Each line contains a single adjective-noun pair.

Examples:

left-wing       ideology
political       party
religious       leader

chemisch        Element
deutsch         Film
grell           Lampe

 

 

Verb-object data

 

List of verbs and their direct object (extracted from the Wikipedia-derived parse trees above).

Each line contains a single verb-object pair.

Examples:

turn#off        brain
outwit  enemy
rouse   suspicion

abfahren        Strecke
weiterentwickeln        Technik
annehmen        Ruf

 

 

Cross-lingual Relatedness Thesaurus

 

We used graph similarity algorithms to create a bilingual semantic relatedness thesaurus. For every English word, there are ten German words deemed related by the algorithm. and vice versa. The method used to create this resource will be described in a forthcoming publication (accepted at LREC2010).

The data comes in gzipped text files, each containing blocks of one word and ten related words, each on its own line. The lines of the related words are indented with a TAB character. The next block is separated by an empty line.

Example:

(lion,n)
        (Panther,n)
        (Nashorn,n)
        (Löwe,n)
        (Büffel,n)
        (Jaguar,n)
        (Leopard,n)
        (Tiger,n)
        (Puma,n)
        (Elefant,n)
        (Antilope,n)

(Möwe,n)
        (gull,n)
        (swan,n)
        (goose,n)
        (duck,n)
        (teal,n)
        (flamingo,n)
        (loon,n)
        (grebe,n)
        (cormorant,n)
        (tern,n)

 

 

Parsed Wikipedia Data

 

We have parsed the text of English and German Wikipedia articles using BitPar. This is one of the few large collections of compararable text parsed with the same parser.

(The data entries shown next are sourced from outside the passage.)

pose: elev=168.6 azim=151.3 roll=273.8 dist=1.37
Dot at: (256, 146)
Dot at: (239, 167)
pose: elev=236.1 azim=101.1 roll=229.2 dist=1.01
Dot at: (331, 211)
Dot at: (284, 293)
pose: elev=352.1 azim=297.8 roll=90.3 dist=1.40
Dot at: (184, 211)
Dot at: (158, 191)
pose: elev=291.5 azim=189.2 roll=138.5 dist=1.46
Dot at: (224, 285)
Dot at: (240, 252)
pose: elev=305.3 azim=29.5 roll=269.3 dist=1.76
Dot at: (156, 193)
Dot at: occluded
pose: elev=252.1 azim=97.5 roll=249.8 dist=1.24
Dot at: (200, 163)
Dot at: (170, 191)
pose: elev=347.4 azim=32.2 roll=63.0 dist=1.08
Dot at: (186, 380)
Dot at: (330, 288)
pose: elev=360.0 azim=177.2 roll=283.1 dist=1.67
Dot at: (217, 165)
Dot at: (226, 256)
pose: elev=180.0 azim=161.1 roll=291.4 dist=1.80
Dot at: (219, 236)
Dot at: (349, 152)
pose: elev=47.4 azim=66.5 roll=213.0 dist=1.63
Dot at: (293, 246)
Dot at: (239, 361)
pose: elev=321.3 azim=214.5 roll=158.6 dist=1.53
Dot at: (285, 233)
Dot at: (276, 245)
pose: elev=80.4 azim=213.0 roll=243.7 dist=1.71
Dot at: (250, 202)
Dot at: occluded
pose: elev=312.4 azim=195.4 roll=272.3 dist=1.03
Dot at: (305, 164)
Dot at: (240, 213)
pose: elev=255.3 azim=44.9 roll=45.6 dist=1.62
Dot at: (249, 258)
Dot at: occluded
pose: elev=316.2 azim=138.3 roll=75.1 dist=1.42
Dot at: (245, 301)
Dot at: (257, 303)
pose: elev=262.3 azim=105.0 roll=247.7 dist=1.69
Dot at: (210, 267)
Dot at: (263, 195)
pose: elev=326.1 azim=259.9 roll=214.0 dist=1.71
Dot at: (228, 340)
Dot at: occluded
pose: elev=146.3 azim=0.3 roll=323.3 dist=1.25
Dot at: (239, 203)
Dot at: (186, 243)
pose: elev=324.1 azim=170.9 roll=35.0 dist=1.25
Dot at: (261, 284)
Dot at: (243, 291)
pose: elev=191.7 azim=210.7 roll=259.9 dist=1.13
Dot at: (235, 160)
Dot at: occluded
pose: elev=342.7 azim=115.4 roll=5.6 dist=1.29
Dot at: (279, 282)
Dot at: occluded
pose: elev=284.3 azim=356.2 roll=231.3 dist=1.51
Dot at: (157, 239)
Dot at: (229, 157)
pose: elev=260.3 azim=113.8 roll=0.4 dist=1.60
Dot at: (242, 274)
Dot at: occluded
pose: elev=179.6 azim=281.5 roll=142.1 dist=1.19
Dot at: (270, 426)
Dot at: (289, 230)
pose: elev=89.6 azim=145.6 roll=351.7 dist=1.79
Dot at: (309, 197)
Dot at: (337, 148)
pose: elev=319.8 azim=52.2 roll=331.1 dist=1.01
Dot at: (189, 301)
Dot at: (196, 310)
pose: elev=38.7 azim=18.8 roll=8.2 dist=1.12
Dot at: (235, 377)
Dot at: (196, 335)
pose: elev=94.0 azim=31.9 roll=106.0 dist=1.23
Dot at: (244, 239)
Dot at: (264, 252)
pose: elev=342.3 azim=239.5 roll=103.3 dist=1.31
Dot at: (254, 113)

The data comes in an archive that bundles gzipped files, each containing about 500 parsed sentences. Each line consists the parse tree of one sentence encoded as structure of nested brackets.

Example sentence "It is one of 58 counties of Gansu.":

(TOP
 (S/fin/.
  (NP-SBJ/3s/base
   (PRP/3s It))
  (VP/3s
   (VBZ/n is)
   (NP-PRD/pp
    (NP/base
     (QP
      (\<QP\[CD\]IN/of|CD\>
       (CD one)
       (IN/of of))
      (CD 58))
     (NNS counties))
    (PP/of/NP
     (IN/of of)
     (NP/base
      (NNP Gansu)))))
  (. .)))

 

 

Co-occurrence Data

 

List of co-occurring word tuples extracted from Wikipedia. The word-word coocurrences were extracted using a cooccurrence window of 3 consecutive words. The files contain tables in the form of Stefan http://www.collocations.de/software.html. The l1 column contains the left word, the l2 column the right word. The right word is appended with "_x" where x is the position in the context window. Example ""Aachen amtlich_3"" means that the word "amtlich" occurred to the right of "Aachen", with two words inbetween. Also included are frequency counts of the left word (f1), the right word (f2, positions are distinguished), counts of the pair f, and log-likelihood statistics am.log.likelihood. The pairs are filtered for space reasons, only pairs with occured more than once, with individual word frequencies > 100 and a log-likelihood ration > 3.87 are included.

(Tables coming soon)

 

Lexicon Induction Test Dataset

Comparative evaluation of methods for bilingual lexicon induction is hampered by the lack of a common evaluation methodology and a common test dataset. Together with Reinhard Rapp (Johannes Gutenberg University Mainz), we propose a common test dataset for the evaluation of lexicon induction experiments. We hope that this data will serve as a basis for a standard evaluation.